Die Organisation für wirtschaftliche Zusammenarbeit und Entwicklung (OECD) hat untersucht, wie der Schweiz die Integration von Zugewanderten gelingt. Zuständig für diese Studie ist Mark Pearson, Vizedirektor der Abteilung für Beschäftigung, Arbeit und Soziales.
SRF News: Die Studie stellt der Schweiz ein gutes Zeugnis aus bei der Integration von Migrantinnen und Migranten. Was sticht speziell heraus?
Mark Pearson: Der Schweiz gelingt es besonders gut, Zugewanderte in den Arbeitsmarkt zu integrieren. 77 Prozent der Migrantinnen und Migranten in der Schweiz sind erwerbstätig – das ist im internationalen Vergleich beeindruckend.
Wie sieht es denn in anderen Staaten aus?
Die Schweiz liegt etwa acht Prozentpunkte über dem OECD-Durchschnitt. Nur wenige Länder sind ähnlich erfolgreich darin, Zugewanderte in die Arbeitswelt einzubinden. Und das ist umso bemerkenswerter, da die Schweiz einen hohen Anteil an Migranten hat – nur Luxemburg hat pro Kopf mehr Zugewanderte.
Migrantinnen haben oft keine familiären Netzwerke, die sie unterstützen. So ist es für sie schwieriger, Beruf und Familie zu vereinbaren.
Wobei es in der Schweiz ja auch Unterschiede gibt – und zwar zwischen den Geschlechtern.
Das stimmt. Die Erwerbsquote von zugewanderten Männern liegt in der Schweiz bei über 83 Prozent, bei Frauen indes nur bei gut 71 Prozent. Hauptgrund hierfür ist die fehlende Kinderbetreuung.
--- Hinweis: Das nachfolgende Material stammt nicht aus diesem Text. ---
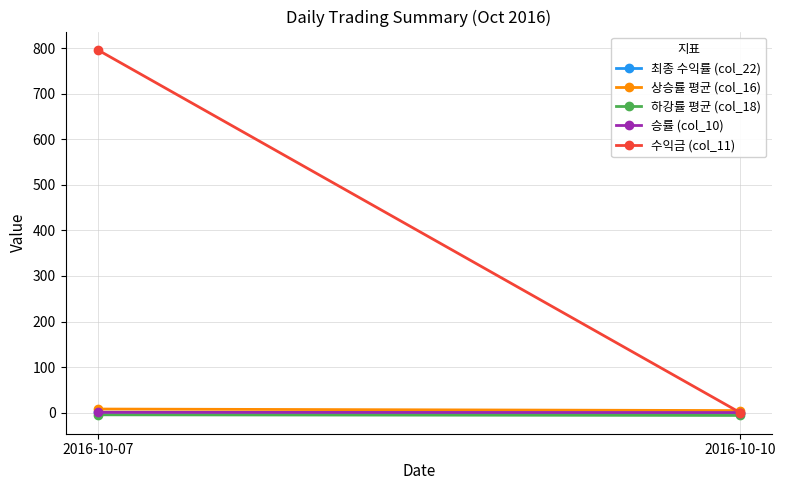

What is the difference between the maximum and minimum values in the 상승률 평균 (col_16) series?

3.4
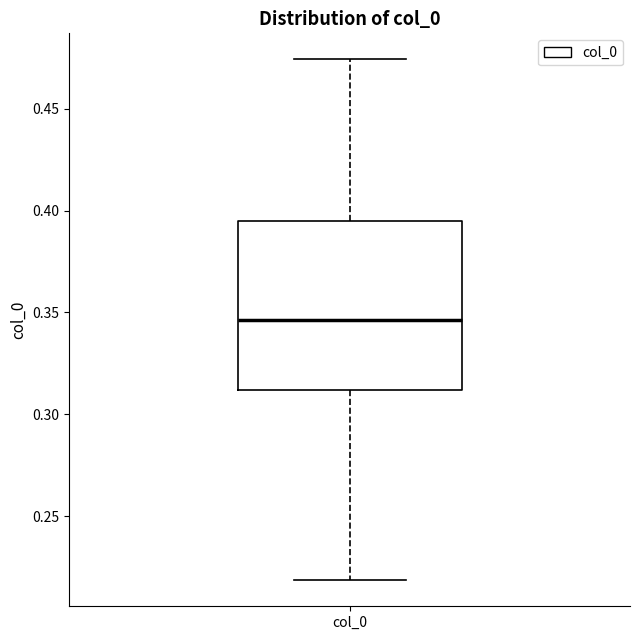

Transcribe this box plot: give where the median line is, the range the box spans, and where the two whiskers end, as read against the y-axis. The values are not printed on the chart, so give them approximately, as read against the axis.

median 0.345, box 0.310 to 0.395, whiskers 0.220 to 0.475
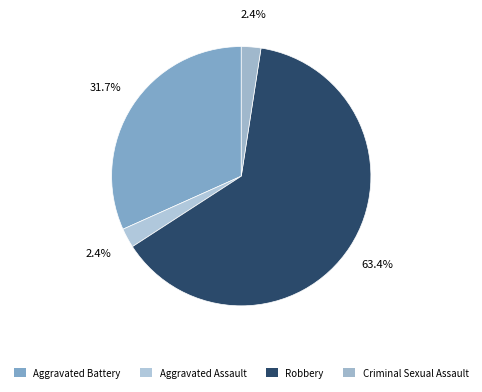

What is the change in value from Aggravated Battery to Aggravated Assault?

-12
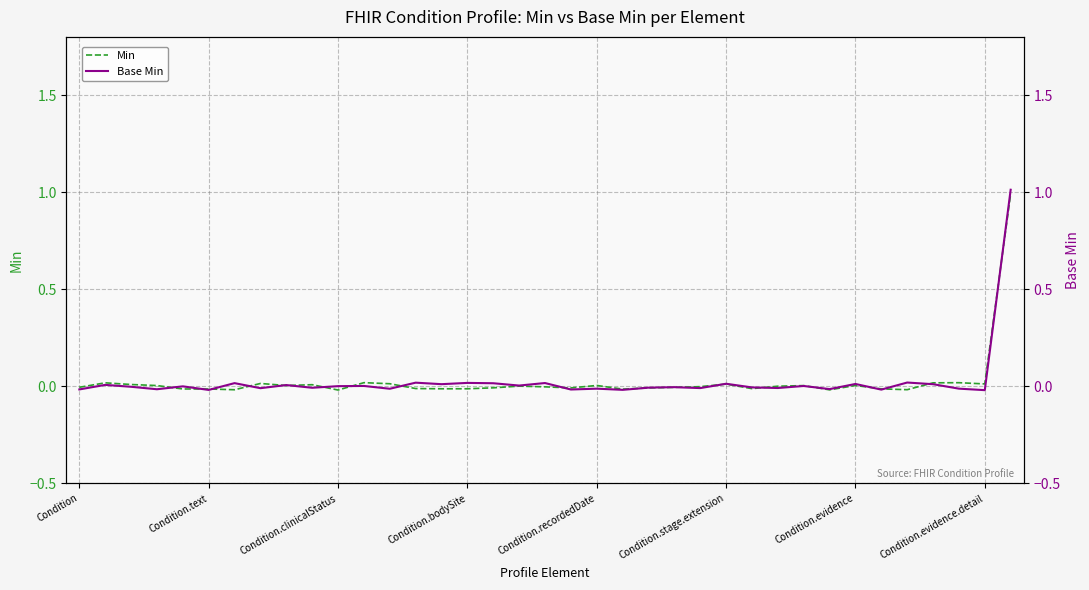

After their last crossing, which series has the higher values: Base Min or Min?

Base Min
Zudem haben Migrantinnen oft keine familiären Netzwerke, die sie unterstützen. So ist es für sie schwieriger, Beruf und Familie zu vereinbaren.
Neben dem Arbeitsmarkt haben Sie auch andere Aspekte untersucht. Wie gut sind Zugewanderte in der Schweiz insgesamt integriert?
Grundsätzlich sehr gut. Es gibt aber Bereiche, die Sorgen bereiten. Ein Beispiel ist die schulische Leistung: Kinder mit im Ausland geborenen Eltern liegen mit 15 Jahren beim Lesen im Schnitt etwa ein Jahr hinter Kindern mit in der Schweiz geborenen Eltern zurück. Das ist deutlich schlechter als in den meisten anderen Ländern.
Woran liegt das?
Ein Grund ist, dass Kinder in der Schweiz relativ spät eingeschult werden. Viele sprechen bis zum Alter von sechs Jahren hauptsächlich eine Fremdsprache. Das ist sehr spät, um die Landessprache zu lernen – und sie holen diesen Rückstand oft nicht mehr auf. Andere Länder zeigen: Frühkindliche Bildung ist der Schlüssel, um Kinder von Migranten besser zu integrieren.
Viele fühlen sich nicht vollständig als Teil der Gesellschaft, obwohl die Schweiz ihr Zuhause ist.
Ist es ein Vorteil für die Integration, dass in der Schweiz viele Sprachen gesprochen werden?
Nur bedingt. Am Anfang ist es ein Vorteil, weil viele Migranten zumindest eine der Landessprachen kennen. Später wird es aber zum Nachteil: Wer in der Romandie lebt, lernt Französisch, kann dann aber nicht einfach in die Deutschschweiz ziehen, wenn seine beruflichen Fähigkeiten dort vielleicht stärker gefragt wären. In anderen Ländern ist diese Mobilität einfacher.
Im Bericht wird erwähnt, dass es in der Schweiz relativ schwierig ist, die Staatsbürgerschaft zu erlangen. Wie wirkt sich das auf die Integration aus?
Wenn wir uns Migranten anschauen, die seit mehr als zehn Jahren in der Schweiz leben, beantragen nur rund 38 Prozent die Schweizer Staatsbürgerschaft. Im OECD-Schnitt sind es über 50 Prozent. Das hat Auswirkungen: Viele fühlen sich nicht vollständig als Teil der Gesellschaft, obwohl die Schweiz ihr Zuhause ist. Natürlich ist das eine politische Frage – die Schweiz entscheidet, wer Schweizer wird. Aber es ist wichtig zu bedenken, dass man Menschen dadurch in einer Art Zwischenstatus hält, und viele Länder hier einen anderen Weg gehen.